O boxe sempre foi mais do que punhos. Nas mãos de Dorothée Munyaneza e do Boxe Autônomo, ele se torna escuta, linguagem para o não dito, modo de estar junto na tensão e no cuidado. Essa noite compartilhada coloca em diálogo duas práticas distintas, mas sintonizadas – uma nascida da poética diaspórica dos palcos, outra da pedagogia cotidiana da Casa do Povo.
No centro está Version(s) [Versõe(s)] (2025), obra da artista ruandesa-britânica Dorothée Munyaneza, criada em conversa com Christian Nka, ex-pugilista dos subúrbios de Marselha, e o músico Ben LaMar Gay, de Chicago.
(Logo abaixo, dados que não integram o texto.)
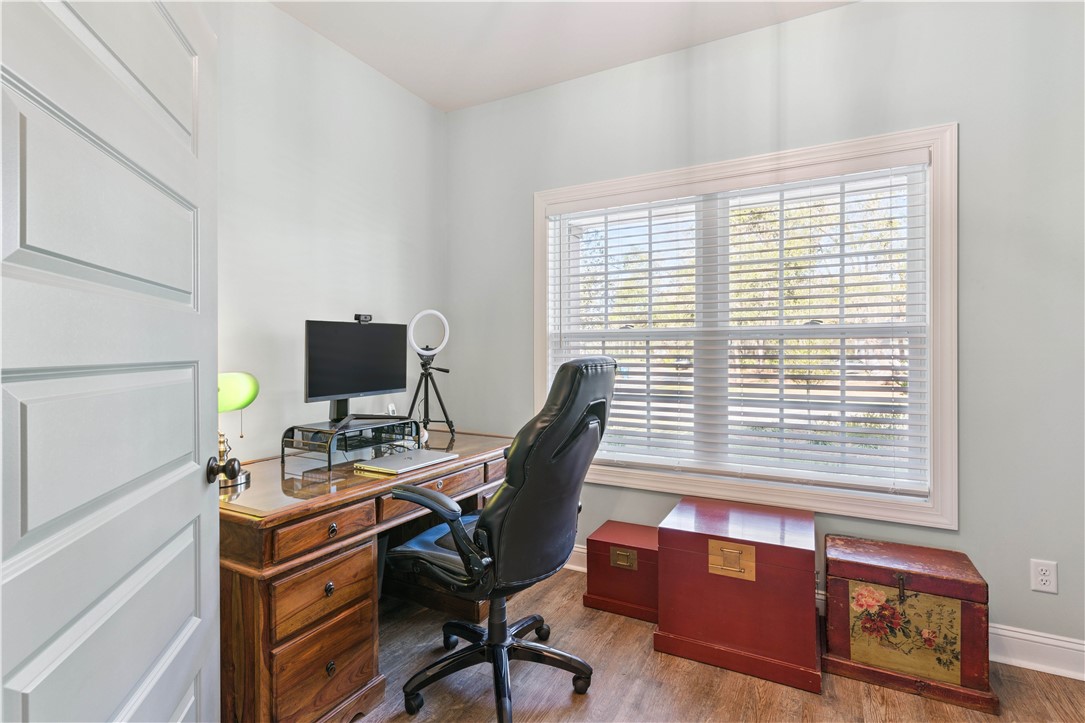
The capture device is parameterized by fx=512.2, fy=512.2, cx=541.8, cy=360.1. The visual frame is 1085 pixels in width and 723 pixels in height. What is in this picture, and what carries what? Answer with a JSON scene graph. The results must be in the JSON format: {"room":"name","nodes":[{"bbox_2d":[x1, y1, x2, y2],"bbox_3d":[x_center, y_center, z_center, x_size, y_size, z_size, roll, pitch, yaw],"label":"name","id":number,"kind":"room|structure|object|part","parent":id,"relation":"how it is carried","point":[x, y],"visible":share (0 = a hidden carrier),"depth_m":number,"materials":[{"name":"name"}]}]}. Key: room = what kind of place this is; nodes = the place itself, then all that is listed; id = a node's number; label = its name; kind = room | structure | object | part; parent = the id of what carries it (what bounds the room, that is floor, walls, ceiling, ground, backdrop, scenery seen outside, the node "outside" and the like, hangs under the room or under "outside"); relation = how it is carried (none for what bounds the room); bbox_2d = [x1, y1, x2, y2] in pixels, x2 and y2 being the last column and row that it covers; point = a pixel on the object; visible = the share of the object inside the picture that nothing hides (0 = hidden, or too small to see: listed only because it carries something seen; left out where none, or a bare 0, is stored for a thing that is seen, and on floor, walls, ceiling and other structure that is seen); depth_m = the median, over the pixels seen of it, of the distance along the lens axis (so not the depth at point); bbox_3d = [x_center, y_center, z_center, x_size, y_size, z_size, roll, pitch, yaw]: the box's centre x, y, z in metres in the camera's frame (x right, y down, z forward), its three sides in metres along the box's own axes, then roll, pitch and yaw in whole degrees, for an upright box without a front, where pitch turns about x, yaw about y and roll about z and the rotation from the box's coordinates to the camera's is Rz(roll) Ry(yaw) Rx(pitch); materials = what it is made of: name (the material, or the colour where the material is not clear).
{"room":"office","nodes":[
{"label":"office","id":0,"kind":"room"},
{"bbox_2d":[211,0,446,464],"bbox_3d":[-1.462,-0.206,1.889,0.146,2.792,3.394,0,0,29],"label":"left wall","id":1,"kind":"structure","parent":0,"point":[277,13],"depth_m":2.43,"materials":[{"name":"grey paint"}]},
{"bbox_2d":[0,0,225,722],"bbox_3d":[-0.729,0.138,0.894,0.166,2.041,0.939,0,0,-17],"label":"door","id":2,"kind":"structure","parent":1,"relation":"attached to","point":[190,498],"depth_m":0.84,"materials":[{"name":"white paint"}]},
{"bbox_2d":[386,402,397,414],"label":"wall socket","id":3,"kind":"object","parent":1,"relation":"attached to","point":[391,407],"visible":0.48,"depth_m":2.75,"materials":[{"name":"white"}]},
{"bbox_2d":[268,0,856,112],"bbox_3d":[0.190,-1.619,1.000,3.712,0.107,3.453,0,0,29],"label":"ceiling","id":4,"kind":"structure","parent":0,"point":[415,89],"depth_m":2.46,"materials":[{"name":"white paint"}]},
{"bbox_2d":[353,564,1084,722],"bbox_3d":[0.147,1.229,1.002,3.870,0.101,3.721,0,0,29],"label":"floor","id":5,"kind":"structure","parent":0,"point":[746,684],"depth_m":1.84,"materials":[{"name":"brown wood"}]},
{"bbox_2d":[218,430,511,722],"bbox_3d":[-0.700,0.807,2.221,0.747,0.745,1.548,0,0,29],"label":"desk","id":6,"kind":"object","parent":5,"relation":"on","point":[338,528],"visible":0.64,"depth_m":1.62,"materials":[{"name":"brown wood"}]},
{"bbox_2d":[216,372,258,488],"bbox_3d":[-1.096,0.227,1.756,0.173,0.395,0.227,0,0,29],"label":"desk lamp","id":7,"kind":"object","parent":6,"relation":"on","point":[238,399],"visible":0.61,"depth_m":1.74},
{"bbox_3d":[-1.126,0.108,1.829,0.200,0.131,0.189,0,0,29],"label":"lamp shade","id":8,"kind":"part","parent":7,"relation":"part of","materials":[{"name":"green glass"}]},
{"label":"pedestal","id":9,"kind":"part","parent":6,"relation":"part of","materials":[{"name":"brown wood"}]},
{"bbox_3d":[-0.690,0.729,1.624,0.057,0.166,0.300,0,0,29],"label":"drawer","id":10,"kind":"part","parent":6,"relation":"part of","materials":[{"name":"brown wood"}]},
{"bbox_3d":[-0.669,0.531,1.596,0.045,0.095,0.313,0,0,29],"label":"drawer","id":11,"kind":"part","parent":6,"relation":"part of","materials":[{"name":"brown wood"}]},
{"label":"drawer","id":12,"kind":"part","parent":6,"relation":"part of","materials":[{"name":"brown wood"}]},
{"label":"drawer knob","id":13,"kind":"part","parent":6,"relation":"part of","materials":[{"name":"metal"}]},
{"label":"knob","id":14,"kind":"part","parent":6,"relation":"part of","materials":[{"name":"metal"}]},
{"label":"drawer pull","id":15,"kind":"part","parent":6,"relation":"part of","materials":[{"name":"metal"}]},
{"bbox_2d":[281,414,421,471],"bbox_3d":[-0.797,0.340,2.178,0.354,0.158,0.477,0,0,29],"label":"monitor stand","id":16,"kind":"object","parent":6,"relation":"on","point":[330,452],"visible":0.87,"depth_m":2.08,"materials":[{"name":"black metal"}]},
{"bbox_2d":[305,318,407,426],"bbox_3d":[-0.794,0.052,2.253,0.197,0.455,0.531,0,0,29],"label":"monitor","id":17,"kind":"object","parent":16,"relation":"on","point":[357,329],"visible":0.98,"depth_m":2.23,"materials":[{"name":"black plastic"}]},
{"bbox_2d":[354,313,371,323],"bbox_3d":[-0.824,-0.189,2.357,0.055,0.041,0.081,0,0,29],"label":"webcam","id":18,"kind":"object","parent":17,"relation":"on","point":[366,317],"visible":0.92,"depth_m":2.35,"materials":[{"name":"black plastic"}]},
{"bbox_2d":[356,448,457,474],"bbox_3d":[-0.553,0.410,2.115,0.238,0.020,0.343,0,0,29],"label":"laptop","id":19,"kind":"object","parent":6,"relation":"on","point":[417,458],"visible":0.98,"depth_m":2.06,"materials":[{"name":"silver metal"}]},
{"bbox_2d":[406,310,454,442],"bbox_3d":[-0.616,0.078,2.751,0.302,0.693,0.300,0,0,29],"label":"ring light","id":20,"kind":"object","parent":6,"relation":"on","point":[423,348],"visible":0.98,"depth_m":2.73,"materials":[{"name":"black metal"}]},
{"bbox_3d":[-0.425,0.514,2.039,0.043,0.097,0.488,0,0,29],"label":"drawer","id":21,"kind":"part","parent":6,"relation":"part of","materials":[{"name":"brown wood"}]},
{"bbox_2d":[382,354,615,722],"bbox_3d":[-0.145,0.579,1.861,0.771,1.198,0.749,0,0,29],"label":"office chair","id":22,"kind":"object","parent":5,"relation":"on","point":[485,515],"visible":0.98,"depth_m":1.66,"materials":[{"name":"black leather"}]},
{"bbox_3d":[-0.345,0.581,1.762,0.398,0.289,0.179,0,0,29],"label":"armrest","id":23,"kind":"part","parent":22,"relation":"part of","materials":[{"name":"black leather"}]},
{"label":"chair base","id":24,"kind":"part","parent":22,"relation":"part of","materials":[{"name":"black metal"}]},
{"bbox_2d":[584,520,659,622],"bbox_3d":[0.449,1.015,2.509,0.390,0.325,0.342,0,0,29],"label":"wooden box","id":25,"kind":"object","parent":5,"relation":"on","point":[601,555],"visible":0.72,"depth_m":2.39,"materials":[{"name":"red wood"}]},
{"bbox_3d":[0.378,0.934,2.409,0.113,0.083,0.041,0,0,29],"label":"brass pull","id":26,"kind":"part","parent":25,"relation":"part of","materials":[{"name":"gold metal"}]},
{"bbox_2d":[653,496,819,693],"bbox_3d":[0.832,0.931,2.181,0.593,0.499,0.520,0,0,29],"label":"red chest","id":27,"kind":"object","parent":5,"relation":"on","point":[812,601],"visible":0.99,"depth_m":1.98,"materials":[{"name":"red wood"}]},
{"bbox_3d":[0.727,0.778,1.985,0.167,0.116,0.056,0,0,29],"label":"handle","id":28,"kind":"part","parent":27,"relation":"part of","materials":[{"name":"gold metal"}]},
{"bbox_2d":[822,533,997,713],"bbox_3d":[1.372,0.971,1.979,0.494,0.409,0.362,0,0,29],"label":"wooden chest","id":29,"kind":"object","parent":5,"relation":"on","point":[835,587],"visible":0.98,"depth_m":1.85,"materials":[{"name":"red wood"}]},
{"bbox_2d":[444,0,1084,664],"bbox_3d":[0.996,-0.212,2.509,3.724,2.768,0.156,0,0,29],"label":"back wall","id":30,"kind":"structure","parent":0,"point":[841,13],"depth_m":2.11,"materials":[{"name":"grey paint"}]},
{"bbox_2d":[533,122,956,528],"bbox_3d":[0.842,-0.126,2.589,1.951,1.653,0.163,0,0,29],"label":"window","id":31,"kind":"structure","parent":30,"relation":"in","point":[540,361],"depth_m":2.33,"materials":[{"name":"white"}]},
{"bbox_2d":[547,154,933,500],"bbox_3d":[0.821,-0.152,2.539,1.816,1.429,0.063,0,0,29],"label":"window blind","id":32,"kind":"object","parent":31,"relation":"attached to","point":[648,365],"visible":0.93,"depth_m":2.42,"materials":[{"name":"white"}]},
{"bbox_2d":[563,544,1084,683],"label":"baseboard","id":33,"kind":"structure","parent":30,"relation":"attached to","point":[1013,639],"depth_m":1.95,"materials":[{"name":"white paint"}]},
{"bbox_2d":[1030,558,1057,593],"bbox_3d":[1.886,0.811,1.925,0.071,0.116,0.009,0,0,29],"label":"wall socket","id":34,"kind":"object","parent":30,"relation":"attached to","point":[1045,578],"visible":0.98,"depth_m":1.92,"materials":[{"name":"white plastic"}]}
]}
Entre retrato e invocação, a peça navega pelo espaço carregado em meio a sobrevivência e transmissão. No ringue, em movimento, Munyaneza busca o que a história não registrou: gestos passados em silêncio, saberes guardados na memória muscular, as contradições da masculinidade forjada sob pressão. A luta não é encenada – é desmontada, ressignificada, acolhida.
Se em Version(s) o ringue vira palco, na Casa do Povo ocorreu o inverso. Desde 2016, o Boxe Autônomo transformou o centro cultural em academia antifascista. Nascido do desejo de resgatar o boxe do machismo e da institucionalização, o grupo surgiu em aulas itinerantes por ocupações e favelas até se tornar parte viva da arquitetura da Casa do Povo, com treinos diários que se mesclam harmoniosamente ao ritmo do prédio, ecoando sua história de pedagogia radical e prática coletiva. O ringue vira espaço democrático: aberto, poroso e autogerido, onde corpos renegociam seu lugar.
O encontro com Munyaneza não busca fundir essas práticas, mas colocá-las lado a lado para observar o que ressoa no silêncio compartilhado antes do movimento, na respiração após o contato. Tudo se desdobrará em alguns dias de oficina e em duas noites em que Version(s) será apresentada em montagem especial, contaminada pelo Boxe Autônomo e seguida de diálogo coletivo. O boxe, tão associado à dominação, transforma-se em outra coisa: território de relação, ruptura e reparo. Entre os subúrbios de Marselha e o bairro do Bom Retiro em São Paulo, entre arte e prática cotidiana, entre história pessoal e reinvenção coletiva.